There are numerous locations along the 3200 kilometers of Asia’s coastline where international tourists can witness the ocean’s crystalline clarity. Perhaps the dazzling coastline is the reason why Asian countries are always at the top of travelers’ wish lists. Every year, millions of people visit these counties due to the extraordinary marine life.
Vietnam is a well-known tourist destination throughout the world. People frequently plan vacations to Vietnam to enjoy the tranquil beaches and water activities such as swimming, snorkeling, and scuba diving. If you are planning a trip to Vietnam, this news will be disappointing.
Hon Mun, a 5-square-kilometer island located approximately 10 kilometers off the coast of Nha Trang, will be closed indefinitely to swimmers and divers to protect the area’s severely damaged coral.
Officials announced the ban on Monday, citing the need to “evaluate the condition of the sensitive area so that an appropriate plan to establish the marine conservation area can be developed.” The coral coverage of the ocean floor has decreased from 60% in 2020 to 50% recently. Seventy-to-eighty percent of the coral in the region is now dead, according to recent visitors.
The duration of the ban has not been determined, and scientists say they need to investigate the cause of coral mortality. Climate change, recent storms, pollution, illegal dredging and construction, irresponsible fishing, and the activity of divers and swimmers have all been suggested as causes; however, there is no consensus on the primary culprit or the most effective method for restoring the marine ecosystem.

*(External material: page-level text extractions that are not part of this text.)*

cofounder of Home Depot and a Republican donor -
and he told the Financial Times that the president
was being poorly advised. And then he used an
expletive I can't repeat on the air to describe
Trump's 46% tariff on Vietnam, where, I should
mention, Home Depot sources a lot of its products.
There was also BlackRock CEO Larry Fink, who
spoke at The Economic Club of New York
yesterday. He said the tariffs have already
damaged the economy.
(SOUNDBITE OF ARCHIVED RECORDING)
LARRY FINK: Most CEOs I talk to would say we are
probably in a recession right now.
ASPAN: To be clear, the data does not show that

However, some recreational divers are opposed to the announced ban. In comparison to other activities, swimming and diving have the least impact on coral reefs, according to a diver who spoke to AFP. The argument is that the region would have improved during the recent pandemic if recreational visitors were truly the issue. This did not happen. They suggest that illegal and unregulated fishing vessels in the area are to blame, and that the ban will have no effect on them.
As a model, many point to Thailand’s decision to close the renowned Maya Bay to all activities for nearly three years to protect the area. They sacrificed short-term economic gains by strictly enforcing a ban on all recreational and commercial activity in the area in order to preserve the ecosystem for future generations.
Unfortunately, many experts in the field feel that the attention and plans are long overdue. Nguyn Tn Thành, Director of Turtle Drive Co., Ltd, told the news source, “From 1998 to 1999, I warned hundreds of oceanographers about the potential extinction of coral ecosystems in Hn Mun in particular and Nha Trang Bay in general due to human activity.”
Hon Mun is part of the first and only protected marine area in Vietnam that the World Wildlife Fund has evaluated (WWF). It is included in the Nha Trang Bay Marine Reserve, which encompasses 160 square kilometers of islands and surface water.